Data provided section start

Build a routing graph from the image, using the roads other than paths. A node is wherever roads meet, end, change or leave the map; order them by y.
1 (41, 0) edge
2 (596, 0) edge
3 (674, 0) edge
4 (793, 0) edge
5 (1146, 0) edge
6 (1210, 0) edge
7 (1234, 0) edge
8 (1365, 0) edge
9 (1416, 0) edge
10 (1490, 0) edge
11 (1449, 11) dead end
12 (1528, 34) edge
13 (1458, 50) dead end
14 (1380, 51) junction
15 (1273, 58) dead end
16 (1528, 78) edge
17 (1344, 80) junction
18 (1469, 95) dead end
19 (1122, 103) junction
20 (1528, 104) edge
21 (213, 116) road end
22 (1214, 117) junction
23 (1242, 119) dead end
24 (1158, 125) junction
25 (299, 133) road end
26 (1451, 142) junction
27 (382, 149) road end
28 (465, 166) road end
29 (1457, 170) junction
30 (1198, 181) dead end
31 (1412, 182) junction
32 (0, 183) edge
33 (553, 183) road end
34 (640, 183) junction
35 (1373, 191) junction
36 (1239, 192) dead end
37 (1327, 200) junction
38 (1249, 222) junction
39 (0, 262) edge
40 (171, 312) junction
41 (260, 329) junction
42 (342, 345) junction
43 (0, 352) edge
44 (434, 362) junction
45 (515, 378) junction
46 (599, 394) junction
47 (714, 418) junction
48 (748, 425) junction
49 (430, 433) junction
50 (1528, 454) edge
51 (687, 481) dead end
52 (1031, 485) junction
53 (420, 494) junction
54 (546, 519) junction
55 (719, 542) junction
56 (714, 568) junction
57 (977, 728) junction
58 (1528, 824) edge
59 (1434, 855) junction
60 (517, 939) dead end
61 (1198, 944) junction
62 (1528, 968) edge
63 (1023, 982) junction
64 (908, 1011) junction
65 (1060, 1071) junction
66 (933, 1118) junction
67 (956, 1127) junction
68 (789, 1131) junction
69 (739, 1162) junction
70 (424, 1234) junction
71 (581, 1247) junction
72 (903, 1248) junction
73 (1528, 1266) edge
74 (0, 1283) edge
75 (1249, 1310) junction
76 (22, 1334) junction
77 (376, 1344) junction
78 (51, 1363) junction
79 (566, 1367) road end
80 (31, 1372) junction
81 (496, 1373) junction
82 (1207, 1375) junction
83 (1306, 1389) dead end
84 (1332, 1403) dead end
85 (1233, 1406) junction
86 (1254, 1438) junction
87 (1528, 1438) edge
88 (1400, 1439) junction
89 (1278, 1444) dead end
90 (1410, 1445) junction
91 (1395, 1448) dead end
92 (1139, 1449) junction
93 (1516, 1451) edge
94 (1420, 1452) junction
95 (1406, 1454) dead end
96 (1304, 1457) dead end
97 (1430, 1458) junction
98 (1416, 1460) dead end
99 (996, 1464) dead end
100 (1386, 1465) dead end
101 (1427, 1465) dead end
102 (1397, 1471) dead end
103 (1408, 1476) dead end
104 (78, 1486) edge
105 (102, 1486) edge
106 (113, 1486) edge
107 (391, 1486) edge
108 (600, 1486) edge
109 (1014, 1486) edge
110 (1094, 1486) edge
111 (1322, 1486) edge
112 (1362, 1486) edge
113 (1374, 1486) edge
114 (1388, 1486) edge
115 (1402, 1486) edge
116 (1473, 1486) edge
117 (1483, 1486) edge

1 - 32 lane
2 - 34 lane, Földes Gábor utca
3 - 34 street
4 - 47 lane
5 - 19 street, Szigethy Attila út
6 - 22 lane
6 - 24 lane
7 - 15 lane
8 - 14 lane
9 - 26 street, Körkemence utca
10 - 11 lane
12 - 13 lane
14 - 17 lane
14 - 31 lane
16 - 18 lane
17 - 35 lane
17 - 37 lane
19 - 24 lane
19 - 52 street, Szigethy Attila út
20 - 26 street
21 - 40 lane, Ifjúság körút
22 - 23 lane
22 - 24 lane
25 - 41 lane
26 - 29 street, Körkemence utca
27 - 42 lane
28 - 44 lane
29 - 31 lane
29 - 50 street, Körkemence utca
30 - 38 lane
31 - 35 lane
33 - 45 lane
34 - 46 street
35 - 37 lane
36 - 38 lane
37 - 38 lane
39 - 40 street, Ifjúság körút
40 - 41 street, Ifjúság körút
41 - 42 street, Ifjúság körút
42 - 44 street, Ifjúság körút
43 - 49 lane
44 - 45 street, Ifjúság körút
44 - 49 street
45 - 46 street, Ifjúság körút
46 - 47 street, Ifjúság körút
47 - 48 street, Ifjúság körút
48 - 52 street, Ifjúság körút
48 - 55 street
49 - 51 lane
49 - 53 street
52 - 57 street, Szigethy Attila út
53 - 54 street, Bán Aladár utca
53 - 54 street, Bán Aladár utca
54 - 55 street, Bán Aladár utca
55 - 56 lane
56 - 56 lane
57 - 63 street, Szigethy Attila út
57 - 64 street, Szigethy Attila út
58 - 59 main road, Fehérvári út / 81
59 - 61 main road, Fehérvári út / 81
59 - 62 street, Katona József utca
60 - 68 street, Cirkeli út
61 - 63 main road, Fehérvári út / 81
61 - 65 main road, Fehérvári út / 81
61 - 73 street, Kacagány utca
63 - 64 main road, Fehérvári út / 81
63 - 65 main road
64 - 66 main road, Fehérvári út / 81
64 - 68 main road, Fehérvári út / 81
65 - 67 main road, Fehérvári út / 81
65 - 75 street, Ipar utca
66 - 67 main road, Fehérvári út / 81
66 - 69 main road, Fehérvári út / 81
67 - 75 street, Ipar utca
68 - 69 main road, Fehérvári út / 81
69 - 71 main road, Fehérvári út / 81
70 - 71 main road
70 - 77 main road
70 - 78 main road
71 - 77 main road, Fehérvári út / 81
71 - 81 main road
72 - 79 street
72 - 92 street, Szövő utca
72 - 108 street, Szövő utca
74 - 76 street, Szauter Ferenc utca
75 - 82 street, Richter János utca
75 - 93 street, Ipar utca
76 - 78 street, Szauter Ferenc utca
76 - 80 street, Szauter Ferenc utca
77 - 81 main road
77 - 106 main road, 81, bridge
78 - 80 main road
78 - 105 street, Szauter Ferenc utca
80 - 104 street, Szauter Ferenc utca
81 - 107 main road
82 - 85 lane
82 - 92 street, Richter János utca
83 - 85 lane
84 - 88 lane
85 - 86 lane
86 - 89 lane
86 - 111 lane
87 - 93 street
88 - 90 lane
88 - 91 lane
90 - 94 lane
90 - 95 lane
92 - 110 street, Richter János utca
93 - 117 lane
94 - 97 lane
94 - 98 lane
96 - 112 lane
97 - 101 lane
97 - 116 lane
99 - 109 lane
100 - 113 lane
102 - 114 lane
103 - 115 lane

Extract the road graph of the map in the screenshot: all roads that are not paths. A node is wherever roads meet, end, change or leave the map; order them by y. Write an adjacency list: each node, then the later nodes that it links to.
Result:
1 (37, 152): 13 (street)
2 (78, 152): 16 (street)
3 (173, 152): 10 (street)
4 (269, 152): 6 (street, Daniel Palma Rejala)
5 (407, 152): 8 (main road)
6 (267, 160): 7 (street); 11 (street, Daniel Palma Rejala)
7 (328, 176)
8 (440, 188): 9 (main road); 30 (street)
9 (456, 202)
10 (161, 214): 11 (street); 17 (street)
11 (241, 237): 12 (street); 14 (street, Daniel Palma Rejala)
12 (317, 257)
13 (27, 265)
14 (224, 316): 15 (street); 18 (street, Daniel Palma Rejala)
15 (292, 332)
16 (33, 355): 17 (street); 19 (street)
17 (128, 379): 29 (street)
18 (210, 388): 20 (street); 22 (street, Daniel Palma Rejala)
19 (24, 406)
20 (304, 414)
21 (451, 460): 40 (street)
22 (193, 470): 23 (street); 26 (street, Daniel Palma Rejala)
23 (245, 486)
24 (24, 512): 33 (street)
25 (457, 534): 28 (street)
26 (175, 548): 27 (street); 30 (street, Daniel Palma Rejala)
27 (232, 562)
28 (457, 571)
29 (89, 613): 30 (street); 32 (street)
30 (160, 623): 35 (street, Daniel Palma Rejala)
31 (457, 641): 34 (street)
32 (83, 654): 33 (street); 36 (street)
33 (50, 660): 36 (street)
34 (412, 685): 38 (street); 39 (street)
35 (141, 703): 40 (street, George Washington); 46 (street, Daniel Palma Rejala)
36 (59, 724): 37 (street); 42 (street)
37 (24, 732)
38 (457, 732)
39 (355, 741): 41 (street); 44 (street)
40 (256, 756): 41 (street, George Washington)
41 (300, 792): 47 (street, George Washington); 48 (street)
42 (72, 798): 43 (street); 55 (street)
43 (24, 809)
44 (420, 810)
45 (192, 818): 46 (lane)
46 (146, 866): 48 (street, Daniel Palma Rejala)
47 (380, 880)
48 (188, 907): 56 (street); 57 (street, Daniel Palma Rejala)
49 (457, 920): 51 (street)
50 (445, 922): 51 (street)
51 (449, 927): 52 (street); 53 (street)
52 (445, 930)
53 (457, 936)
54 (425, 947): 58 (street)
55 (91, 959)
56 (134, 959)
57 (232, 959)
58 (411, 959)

Data provided section end

Your task ▸
Reproduce every line of the listing above in which the string "Ipar" appears.

Solution to this problem ▸
65 - 75 street, Ipar utca
67 - 75 street, Ipar utca
75 - 93 street, Ipar utca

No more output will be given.